Hacker News new | ask | show | jobs
by 0x0nyandesu 1654 days ago
Saying "S3 is down" can mean anything. Our S3 buckets that served static web content stayed up no problem. The API was down though. But for the purposes of whether my organization cares I'm gonna say it was "up".
3 comments

> We are currently experiencing some problems related to FOO service and are investigating.

A generic, utterly meaningless message, which is still a hell of a lot more than usually gets approved, and approved far too late.

It is also still better than "all green here, nothing to see" which has people looking at their own code, because they _expect_ that they will be the problem, not AWS.

Most of what they actually said via the manual human-language status updates was "Service X is seeing elevated error rates".

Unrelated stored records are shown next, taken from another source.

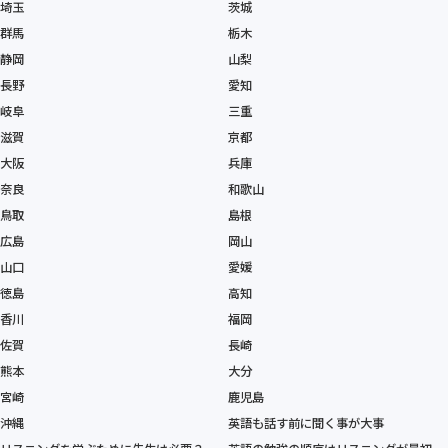
埼玉
茨城
群馬
栃木
静岡
山梨
長野
愛知
岐阜
三重
滋賀
京都
大阪
兵庫
奈良
和歌山
鳥取
島根
広島
岡山
山口
愛媛
徳島
高知
香川
福岡
佐賀
長崎
熊本
大分
宮崎
鹿児島
沖縄
英語も話す前に聞く事が大事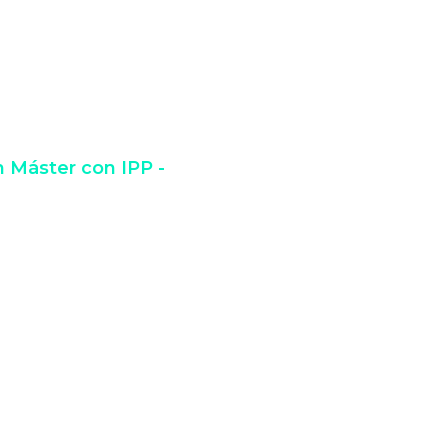
y consigue que el
emana.
 Máster con IPP -
des descargar con mi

While there are still decisions to be made in how you monitor errors and what sorts of elevated rates merit an alert -- I would bet that AWS has internally-facing systems that can display service health in this way based on automated monitoring of error rates (as well as other things). Because they know it means something.

They apparently choose to make their public-facing service health page only show alerts via a manual process that often results in an update only several hours after lots of customers have noticed problems. This seems like a choice.

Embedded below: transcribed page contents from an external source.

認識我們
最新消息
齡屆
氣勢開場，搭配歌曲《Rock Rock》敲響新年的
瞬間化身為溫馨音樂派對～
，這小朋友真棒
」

What's the point of a status page? To me, the point of it is, when I encounter a problem (perhaps noticed because of my own automated monitoring), one of the first thing I want to do is distinguish between a problem that's out of my control on the platform, and a problem that is under my control and I can fix.

A status page that does not support me in doing that is not fulfilling it's purpose. the AWS status page fails to help customers do that, by regularly showing all green with no alerts hours after widespread problems occured.

As mentioned in the article, internal metrics were fubar most of the day.
Who cares if it worked for your usecase?

Being unable to store objects in an object store means that it’s broken.